How does Shadow look set up? She is 6 months old.









Here is another one from when she was almost 5 months.


----------



## StaceyRosado (Oct 5, 2007)

Hehe I don't have a good eye but I say she looks mighty fine! 

If you pinched down on her back in the right spot she would straighten out much more and look really level I would think. 

Front and rear views would be helpful to see her depth and width and her escutcheon.


----------



## Crissa (Oct 7, 2007)

She's beautiful Hailee! She's built a lot like my Heidi, with a lot of leg! :wink: I'll have to agree with Stacey that maybe if you pinch her down in the right spot she'd look a touch better. I think the front and rear pics will really help though.


----------



## sweetgoats (Oct 18, 2007)

ADORABLE. She is cute as ever. I have to say that I think she has a really bas slope to her back end. It could be the way she is standing, and like Stacie said, straighten out the back and that might go away a little


----------



## Crissa (Oct 7, 2007)

It also might depend on how used she is to be handled.

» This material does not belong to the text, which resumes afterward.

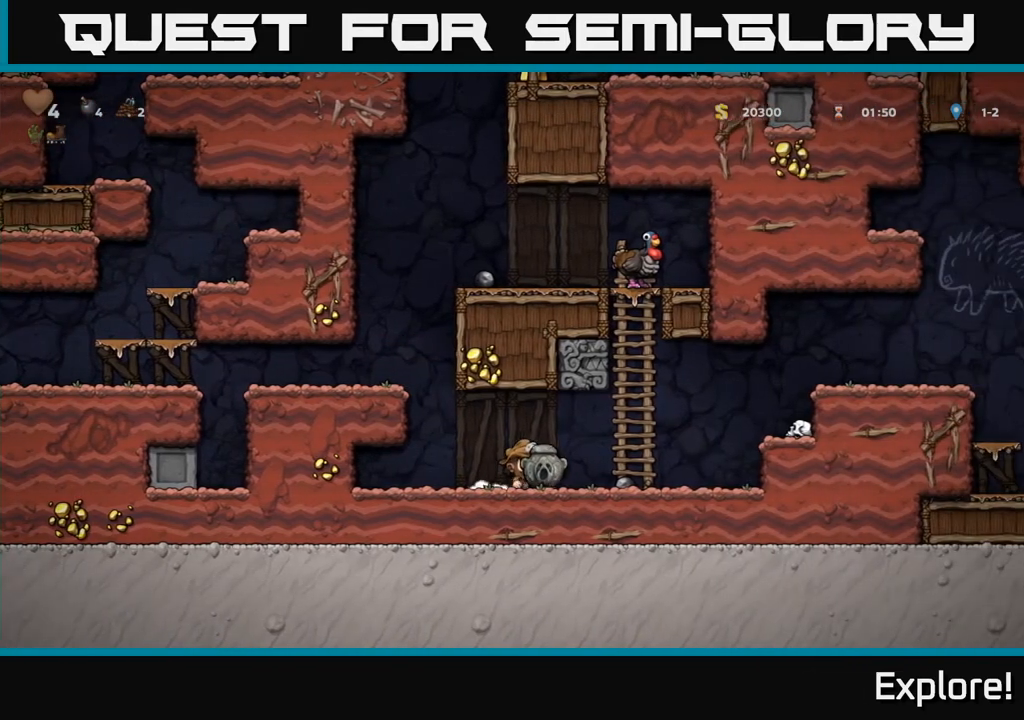
{"buttons": ["DPAD_RIGHT"], "left_stick": "center", "right_stick": "center", "events": [[300, "A", "down"], [483, "A", "up"]]}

That's how Lyric is.
Before:









After:









She's getting better about it! :wink: What about Splash? :roll:


----------



## sweetgoats (Oct 18, 2007)

Crissa, She is adorable.


----------



## goathappy (Oct 5, 2007)

She is very pretty love her coloring  Here's what I think about her confirmation:
Set up pic, she looks to be short bodied, when she's not set up she looks fine. She has nice body capacity, dairy character and general appearance. She looks like she's pretty tall for her age. Her withers could be a little sharper but they blend nicely into her long neck. Her topline is very level. Her rump angle is a little steep but a better angle does come with age. She is standing on very strong feet and legs, she has good strength in her back pasterns.
I'm suprised she doesn't trip over those ears!! lol


----------



## Crissa (Oct 7, 2007)

Thank you! And I agree with goathappy, though I don't think I'm really as qualified to say much! :roll:

Hailee, you should have seen my first market lamb show, it was hilarious now that I think back on it! My lamb was not trained AT ALL!
I found the pic!










Dang talk about being a novice! I had NO CLUE what I was doing! LOL. EEEKKK look at my hair! :shocked: No wonder my lamb wouldn't listen to me! She had too much hair in her face! :shock:


----------



## goathappy (Oct 5, 2007)

LOL I can't imagine what I looked like my first show :lol:
I like your hair, at least it isn't long and frizzy like mine :shock:
I was talking about Hailee's goat above, but here's what I think of Lyric(the better pick :wink: )
Lyric is very long in body and has a nice topline. I'd like to see it a touch more level but that comes with age. Her withers are sharp and blend smoothly into her long neck. She has good general appearance, body capacity and dairy character. I'd like to see a bit stronger feet on her though.


----------



## Crissa (Oct 7, 2007)

Sorry, I was talking about Shadow too. I loooove Shadow! I think she's just a beautiful little doe! So Shadow has better feet than Lyric right? How do you tell?


----------



## goathappy (Oct 5, 2007)

I wish I could get some LaManchas that color, I'm so tired of black and black and tan. I want splashes and spots!!! lol Caesar should fix that, along with everything else :wink: 
Looking at Lyric, it looks like she needs a pedicure and it would make her feet look stronger. Upon closer inspection, since her toes are a bit long, it gives you the optical illusion that her pasterns are weak. Could also be the stand, those stands make my goats' feet look bad too. Shadow's feet look better because you can see that she has deep pasterns(thats a good thing) and the flat surface shows that a lot better.


----------



## Crissa (Oct 7, 2007)

You're right about her needing trim, but my dad managed to lose my clippers so I have to find some other way to trim them, any suggestions? I love the colors too! Although I've been wanting one that was black with cream trim. Lyric has little splash on her left leg that goes up on the inside, but that's all the color she has. Have you seen Lyric's parents? Lyric is also 10 months old now! I don't remember how old she is in that pic. 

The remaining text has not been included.